• Ejercicios
1. Transcribe sin cambios el pasaje del texto sobre las reformas de la educación superior que va de "Luego del fracaso" a "hacen por ley.", ambos incluidos.
2. Prolonga el texto sobre las reformas de la educación superior a partir del punto en que termina.

• Extracto de la página
--

Luego del fracaso de los proyectos de reforma de 1992 (al marco institucional) y 1996 (para las universidades públicas), las políticas neoliberales de 1997 significaron un nuevo cambio de dirección que generó las condiciones para un nuevo sistema de ayudas estudiantiles. También para la instalación de un régimen de acreditación y otro para promoción de la calidad, a los que posteriormente se sumaron otros cambios en el sistema de ciencia y tecnología[1].
¿Qué hizo que esa última estrategia fuera exitosa? Ella implicó una importante innovación: apostó por abandonar la idea que los cambios en las políticas de educación superior se hacen por ley.
En la práctica, tal opción no implicó despolitizar las reformas, sacarlas de la esfera de la ideología o restarlas de la discusión pública: sólo evitó que su viabilidad dependiera de los parlamentarios antes que el sector tuviera la ocasión de discutir y probar la aplicación de estos nuevos instrumentos, en el contexto de un cambio legislativo improbable y en un arena política que propende al statu quo. Por eso, más que concentrar una discusión legislativa con los partidos políticos, se apostó por desarrollar cambios mediante proyectos piloto –financiados a través del MECESUP– en colaboración con el sector.

--

• Datos registrados
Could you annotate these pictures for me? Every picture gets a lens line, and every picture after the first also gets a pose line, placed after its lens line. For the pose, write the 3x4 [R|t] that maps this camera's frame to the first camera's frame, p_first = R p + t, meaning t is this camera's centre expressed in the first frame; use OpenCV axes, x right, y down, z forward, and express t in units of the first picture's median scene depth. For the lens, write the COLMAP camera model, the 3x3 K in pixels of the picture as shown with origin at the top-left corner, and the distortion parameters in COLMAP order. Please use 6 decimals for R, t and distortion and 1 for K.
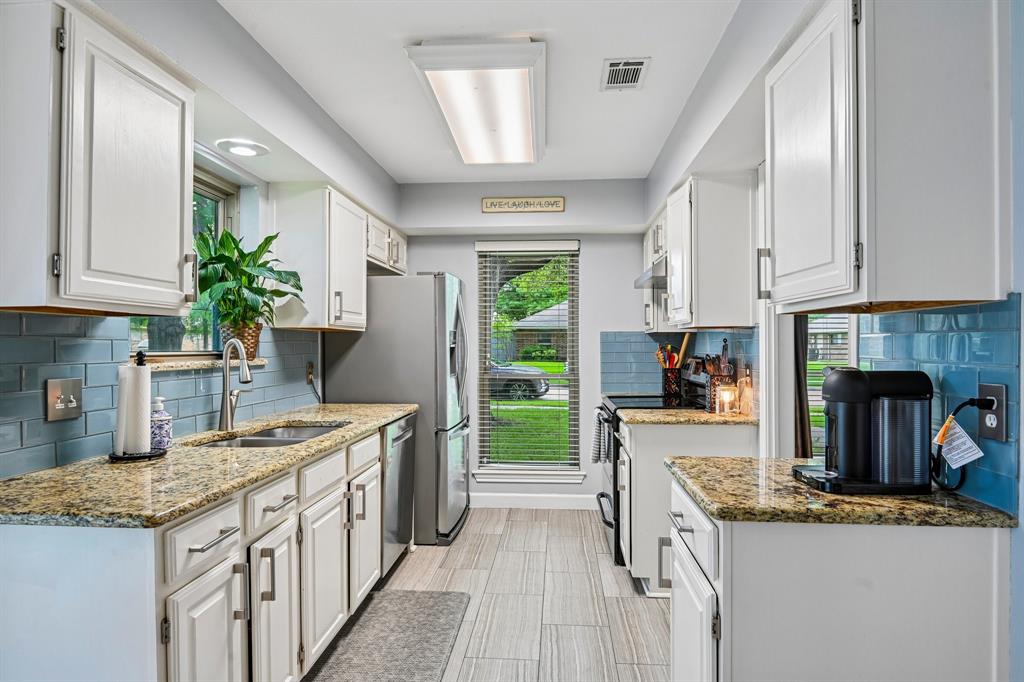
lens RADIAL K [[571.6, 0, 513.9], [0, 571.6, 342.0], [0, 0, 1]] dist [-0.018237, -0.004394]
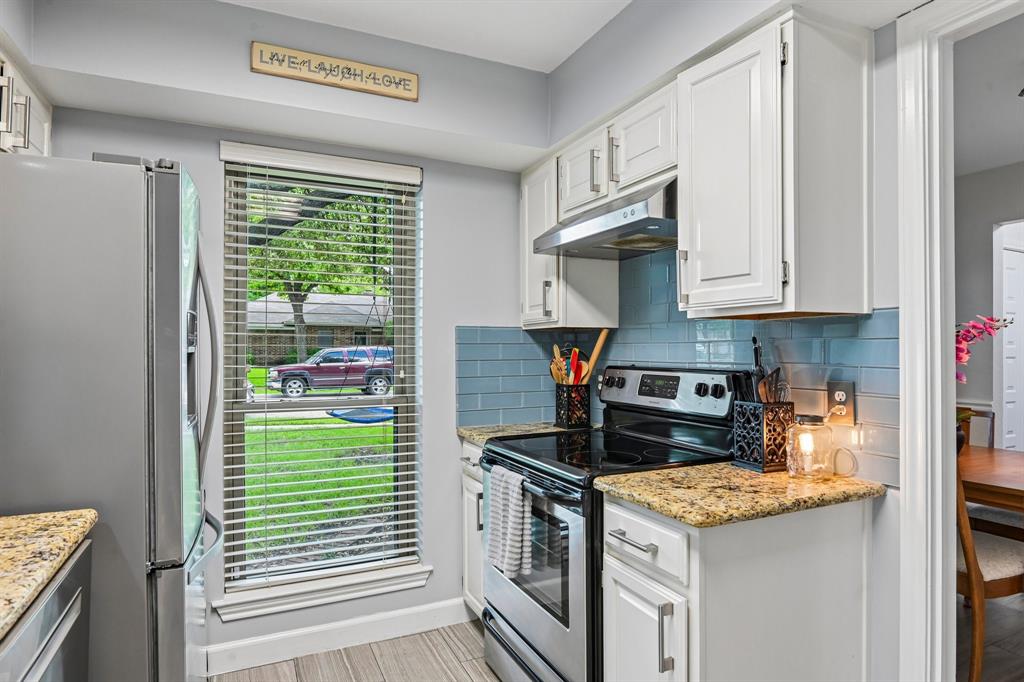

--

• Respuestas esperadas
1.
Luego del fracaso de los proyectos de reforma de 1992 (al marco institucional) y 1996 (para las universidades públicas), las políticas neoliberales de 1997 significaron un nuevo cambio de dirección que generó las condiciones para un nuevo sistema de ayudas estudiantiles. También para la instalación de un régimen de acreditación y otro para promoción de la calidad, a los que posteriormente se sumaron otros cambios en el sistema de ciencia y tecnología[1].
¿Qué hizo que esa última estrategia fuera exitosa? Ella implicó una importante innovación: apostó por abandonar la idea que los cambios en las políticas de educación superior se hacen por ley.

2.
Esas experiencias ayudaron a despejar dudas y concitar la adhesión de las instituciones más importantes hacia reformas que luego fueron formalizadas legalmente. Eso permitió que, desde fines de la década de los ‘90, Chile fuera observado como un laboratorio para el diseño de nuevos instrumentos y estrategias para una rápida masificación de la educación superior, objetivo de política que muchos países en vías de desarrollo aspiraban a alcanzar.
Hoy, cualquier reforma estructural que no ha tenido un ciclo experimental y participativo en su diseño parece poco plausible, a no ser que se oriente a inyectar nuevos flujos de recursos en las universidades. En eso inciden la natural propensión de estas instituciones a proteger su autonomía, su importante poder de lobby en el parlamento y el sistema político, y las significativas divergencias ideológicas que existen sobre la orientación que debe tomar la política sectorial. La activación simultánea de todos esos obstáculos opone una resistencia formidable a las ideas de cambio que cualquier gobierno quiera establecer legislativamente.
Por otra parte, tampoco parece tan importante contar con un marco regulatorio plenamente coherente. En Chile, eso sólo ha ocurrido con la reforma de 1981, cuya aplicación tampoco pudo ser integral a propósito de la crisis económica de 1982 y sus posteriores consecuencias. Además, con el paso del tiempo, el marco general que sostuvo esa reforma también perdió su coherencia. Las normas sobre la enseñanza de doctrinas políticas proscritas por el régimen militar y sobre la participación estudiantil en el gobierno universitario fueron letra muerta mucho antes de su derogación expresa. La incidencia de las academias del Instituto de Chile en la operación del marco de políticas es irrelevante desde hace varios años.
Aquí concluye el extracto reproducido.